Thursday, July 30, 2015

07/30/2015

   One thing I realized fairly early on in my grief journey (thank goodness) was that in spite of my great concern for how my wife and surviving son and daughter were dealing with what had happened to Curtis, I really couldn't be of much help to them until I started to help myself. Indeed, since all of us were trying to figure things out in our own ways it was often impossible to truly understand each other's
perspective. One thing I had to accept (whether I wanted to or not) was that what I was feeling was entirely normal. The chaos, the anger, the confusion, the uncertainty, the hopelessness, the sorrow, and all the other things grief had suddenly unleashed on my life were completely normal and understandable. My life was not normal, and never would be again, but what I was feeling was normal.
Once I began to accept that truism, I was able to stop being so hard on myself. I realized that I didn't have to try to be in control of an absolutely uncontrollable situation. My problem was not going to go away easily, if ever. There were no quick fixes, no easy solutions, no short-cuts, no magic spells. I had to just take things one step at a time. As I was able to allow myself this freedom, I found myself in a better place to be able to help the rest of my family as well. I didn't expect my journey to be much easier, but I hoped I was becoming a little more prepared for what lay ahead. There would still be much to learn.

Tuesday, July 28, 2015

07/28/2015

     In my journey through grief, there were several realizations that came to me that helped me to try to put things into perspective in dealing with my grief. These did not usually dawn on me in a single moment of clarity, rather they more often appeared over time as I tried my best to work through what I was facing. In some instances, they were things I had to learn more than one time. Oftentimes I was not at a point in my journey where I was ready to accept a particular concept as being something that was true in my situation. There were many times when I refused to believe or accept what I suddenly perceived to be a truism about dealing with grief. I was fearful that if I believed and accepted this new thought regarding grief I would be led down another difficult path where fresh challenges would await.
I thought it was better to stay on the road that had become most familiar to me, and where I felt most comfortable, even if that meant I was often going in circles. Grief is like that. You can honestly believe that you are doing what is best for you and the people around you and that you are making good progress, when in reality, you are spinning in circles. You find yourself passing the same landmarks over and over again, dealing with the same issues over and over again. The question becomes: How do I get off of this not-so-merry-go-round of grief and keep moving forward?

Monday, July 27, 2015

07/27/2015

   How does a man learn to deal with grief?
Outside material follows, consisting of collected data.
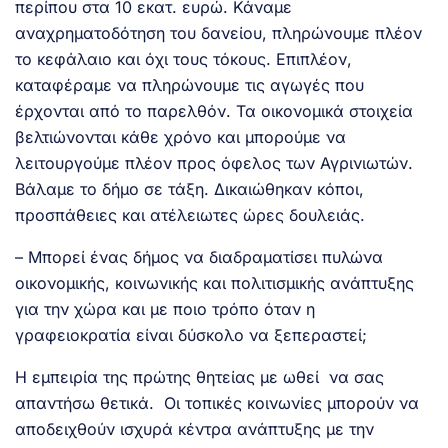
περίπου στα 10 εκατ. ευρώ. Κάναμε
αναχρηματοδότηση του δανείου, πληρώνουμε πλέον
το κεφάλαιο και όχι τους τόκους. Επιπλέον,
καταφέραμε να πληρώνουμε τις αγωγές που
έρχονται από το παρελθόν. Τα οικονομικά στοιχεία
βελτιώνονται κάθε χρόνο και μπορούμε να
λειτουργούμε πλέον προς όφελος των Αγρινιωτών.
Βάλαμε το δήμο σε τάξη. Δικαιώθηκαν κόποι,
προσπάθειες και ατέλειωτες ώρες δουλειάς.
– Μπορεί ένας δήμος να διαδραματίσει πυλώνα
οικονομικής, κοινωνικής και πολιτισμικής ανάπτυξης
για την χώρα και με ποιο τρόπο όταν η
γραφειοκρατία είναι δύσκολο να ξεπεραστεί;
Η εμπειρία της πρώτης θητείας με ωθεί να σας
απαντήσω θετικά. Οι τοπικές κοινωνίες μπορούν να
αποδειχθούν ισχυρά κέντρα ανάπτυξης με την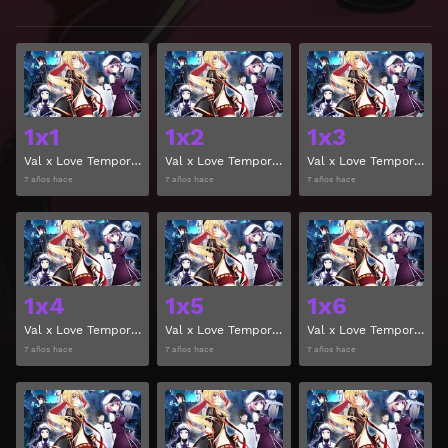
Ver
Ver
1x1
1x2
1x3
Val x Love Temporada 1 Capitulo 1
Val x Love Temporada 1 Capitulo 2
Val x Love Temporada 1 Capitulo 3
7 años hace
7 años hace
7 años hace
Ver
Ver
1x4
1x5
1x6
Val x Love Temporada 1 Capitulo 4
Val x Love Temporada 1 Capitulo 5
Val x Love Temporada 1 Capitulo 6
7 años hace
7 años hace
7 años hace
Ver
Ver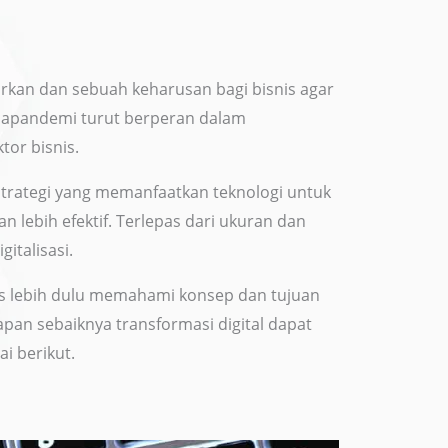
darkan dan sebuah keharusan bagi bisnis agar
scapandemi turut berperan dalam
tor bisnis.
strategi yang memanfaatkan teknologi untuk
n lebih efektif. Terlepas dari ukuran dan
gitalisasi.
rus lebih dulu memahami konsep dan tujuan
apan sebaiknya transformasi digital dapat
i berikut.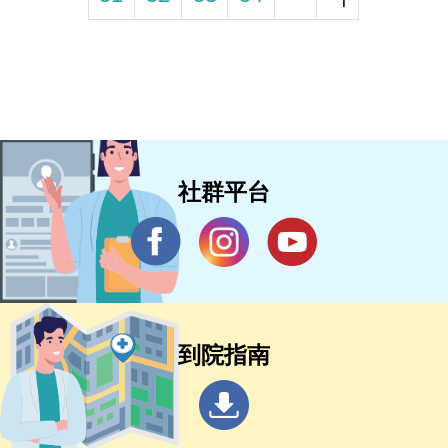
社群平台
到院指南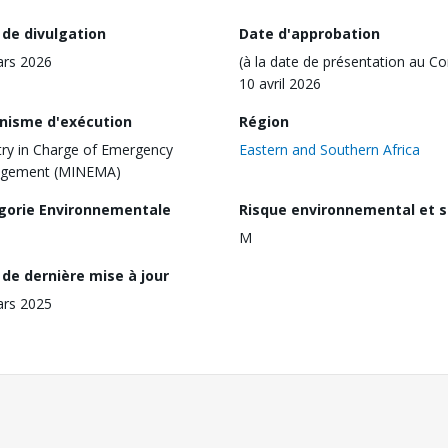
 de divulgation
Date d'approbation
ars 2026
(à la date de présentation au Co
10 avril 2026
nisme d'exécution
Région
try in Charge of Emergency
Eastern and Southern Africa
gement (MINEMA)
gorie Environnementale
Risque environnemental et s
M
de dernière mise à jour
ars 2025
It's been almost a year since I posed that question at the end of my last blog entry. I'm again not sure why I have not been writing for so long, except to say that I was so focused on work and other issues that I just didn't have the energy to write. Oftentimes, my writing about grief takes me back in time to those first horrible days following Curtis's death, dredging up emotions and memories I thought were long gone. I realize at such times that there are still residual issues with which I am not finished dealing or now may need to deal with in a different way. I also understand that it is ultimately to my long-term benefit to face such things as they arise. Even all these years later, there are still ways I can help myself continue to move forward with my life. This situation again points to one of the most difficult aspects of grief-its unpredictability. I think as human beings (especially as men) it's this characteristic of grief that is so maddening-the uncertainty of it all. We may realize intellectually that each person involved in the same situation will grieve in their own way and follow their own timeframe, but emotionally, men find this to be a most frustrating factor of grief. We like to know how long something will last. We like to know how much time and energy we need to invest in this whole process. We don't like to think there may be no end to this entire thing. We don't like to think there may be times when we believe we have reached some kind of ending only to have to deal with the same things over and over again. The thought that we may never feel "normal" again terrifies us. We begin to feel paralyzed and hopeless that we will ever feel anything close to normalcy again. Why can't we fix this? Why can't we just make it all go away? Where is the magic spell or magic fairy dust that could make me feel like myself again? Dealing with grief may be the most emotionally, spiritually, and mentally challenging thing we may ever face in life. It can even leave us physically drained years after the initial event. So, after all these months between posts, the question remains: how does a man learn to deal with grief?